The most interesting extra feature Manga have presented us with here is an Audio Commentary from the films Directors Hiroyuki Yamaga and Takami Akai. 'What is so special about that?' I here you ask, well, it is the fact that this commentary was recorded in Japanese and has been specifically translated for this DVD release! I am a big fan of Audio Commentaries and this is another one to add to my list of 'listened to more than once'. Both directors obviously enjoyed making this film and recording the commentary, and although in the latter half the occasional silence occurs they are mostly consistent with varied comments regarding the films production, how it was received (by both the public and other anime studios/directors) and with their own critique of the film. I really cannot praise Manga enough for the effort they put into this excellent addition to the DVD as it really is something I would like to see a lot more of with Anime releases in the US (and indeed other parts of the world).
Another interesting extra that is again, quite unique for an anime (or any animated film) is the inclusion of a fully completed Deleted Scene.
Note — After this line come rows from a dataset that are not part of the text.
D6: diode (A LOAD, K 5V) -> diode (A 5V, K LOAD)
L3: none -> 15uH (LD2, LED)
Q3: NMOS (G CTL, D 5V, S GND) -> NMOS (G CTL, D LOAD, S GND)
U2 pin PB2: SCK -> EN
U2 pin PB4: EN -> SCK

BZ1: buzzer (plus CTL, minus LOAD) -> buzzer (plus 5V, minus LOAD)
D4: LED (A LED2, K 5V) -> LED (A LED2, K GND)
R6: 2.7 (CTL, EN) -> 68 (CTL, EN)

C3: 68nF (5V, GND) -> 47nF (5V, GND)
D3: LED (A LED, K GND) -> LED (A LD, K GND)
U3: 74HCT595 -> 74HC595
Presented in Non-Anamorphic widescreen in the original language with English subtitles this is an interesting addition to this DVD that unfortunately lacks any kind of explanation as to why it was cut and where in the film it would have been seen (although you should be able to work that out upon viewing).
In an attempt to secure a budget for his project, director Hiroyuki Yamaga formed a production studio (who would later become the hugely successful Gainax Production Company of Neon Genesis Evangelion fame) with whom he produced a short film based upon a short story he had written (which was the basis for Honneamise). Manga Entertainment have again done good by including this 4 minute short that when presented to the Bandai Company secured Yamaga an $8 million budget (a record at that time for a feature length anime). Presented in Non-Anamorphic widescreen this short does not feature any speech but does have Japanese text that unfortunately has not been translated (the only time on this disc Manga have not gone to the trouble of including subtitles for us).
The final extra is essentially a gallery, but again Manga have excelled themselves in what is an excellent Art and Music presentation. Going against the mould we have been treated to a 76-minute video presentation that features original artwork, backgrounds, model photos and more in slideshow format alongside the films outstanding soundtrack from Ryuichi Sakamoto. This really is another amazing feature whose only downfall is the lack of any chapters to make navigation easier.
The only other notable extras are an English Trailer for Honneamise (this is an Easter Egg) and trailers for other Manga titles.
As a film Honneamise ranks up there as one of my all time favourites and because of this I have no hesitation in recommending it to both the seasoned anime audience and the more adventurous film fan. As for the DVD, well it is almost the definitive edition (thanks to good audio presentation and an unmatched set of extras) but unfortunately the video side of things lets this Manga release down. Although I would love for everyone to see this film as soon as possible I feel it is best to recommend waiting to see what Madman can do with the R4 release due October 10th 2002.